Тяжелыми толчками билось сердце. В груди медленно таял неприятный холодок, но мысли были ясными, трезвыми. Идти вдогон, атаковать с короткой дистанции — так будет вернее. Вот бы еще командный пункт подсобил…
— «Заря», я тридцать восьмой, наводите.
«Заря» долго молчала, потом штурман виновато пророкотал:
— Тридцать восьмой, смотри сам, понимаешь, сам смотри…
Что ж, придется надеяться лишь на себя, для локаторов тут мертвая зона. Шутка ли — бомберы над самыми волнами жмут.

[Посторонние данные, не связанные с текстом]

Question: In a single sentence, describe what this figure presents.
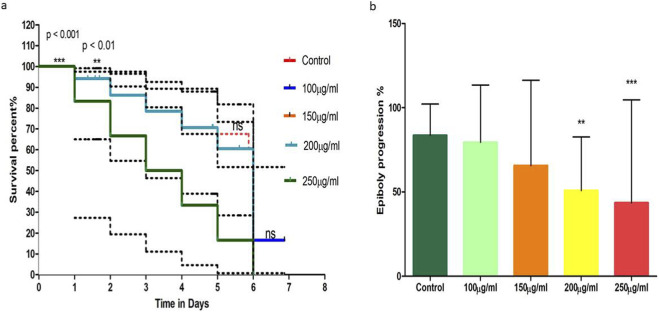
Answer: Impact of Cisp-Ge-Ne nanoemulsion system on zebrafish embryo survival and epiboly progression. (a) Kaplan–Meier survival curves of Casper zebrafish embryos exposed to increasing concentrations of Cisp-GE-NE (100, 150, 200, and 250 μg/mL) from 1 hpf to 6 dpf. The control group exhibited consistently high survival throughout the exposure period (100% ± 2.1%), confirming optimal experimental conditions. While embryos treated with 100 and 150 μg/mL showed only minor, non-significant reductions in survival (92.7% ± 3.5% and 87.2% ± 4.9%, respectively), significant dose-dependent declines were observed at higher concentrations. Survival dropped to 78.5% ± 5.8% at 200 μg/mL (p < 0.01) and further to 56.3% ± 7.2% at 250 μg/mL (p < 0.001), indicating a concentration-dependent toxicity of Cisp-GE-NE at doses ≥200 μg/mL. Survival analysis was performed using Kaplan-Meier curves and compared using the log-rank test. (b) Quantification of epiboly progression (%) at 8 hpf following 6-h exposure to Cisp-GE-NE. Embryos in the control group demonstrated normal epiboly movement (82.8% ± 4.6%), while those exposed to 100 and 150 μg/mL displayed slight, non-significant reductions (79.2% ± 5.3% and 67.8% ± 6.0%, respectively; p > 0.05). In contrast, embryos treated with 200 and 250 μg/mL exhibited significantly impaired epiboly progression (57.5% ± 7.6% and 48.5% ± 9.2%, respectively), with statistical significance indicated as p < 0.01 and p < 0.001. Data represent mean ± SEM from biological triplicates. Statistical analysis was performed using Kaplan-Meier curves and compared using the log-rank test.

Он еще раз подивился мастерству и смелости тех незнакомых ему летчиков, чьи тяжелые машины шли бреющим полетом над водной ширью, и, настигая их, передал в эфир:
— Цель вижу!
А еще через секунду почти выкрикнул:
— Захват!
Летчик произнес это слово, имеющее для истребителей-перехватчиков особый смысл, таким тоном, будто издал боевой клич. Вы хитры? Ну, так и я тоже не лыком шит. Сейчас покажу, где раки зимуют!
Большое дело — уверенность в себе. Она пришла вместе с ощущением полной слитности с истребителем. Лететь с невероятной скоростью вдогон за «противником», не видя черты горизонта и не глядя на пилотажные приборы, — это надо уметь. Куницын почувствовал: «Умею!» Он схватывал взглядом, как птица, все сразу: и матово-белые силуэты бомбардировщиков, и расстояние до них, и едва различимые оттенки дымчато-голубого пространства над морем, и еле уловимые колебания своего самолета, ведомого им в атаку.
Наметанным взглядом определил: истребитель вышел на дистанцию действенного огня. Прищурясь, в последний раз уточнил прицел, как стрелок перед спуском курка, затаил дыхание и нажал гашетку.
Атака была ошеломляюще внезапной и отчаянно дерзкой. Летчик вложил в нее весь жар души, азарт молодого сердца, накопленное годами боевое мастерство и страстное желание победить. В его порыве слились воедино вдохновение, русская удаль и трезвый расчет. Теперь бомбардировщикам, если они и заметили его, не уйти, не увернуться, не отбиться. До этого момента малая высота была их союзником, а сейчас близость волн сковывала возможность маневра. Они стали просто мишенями.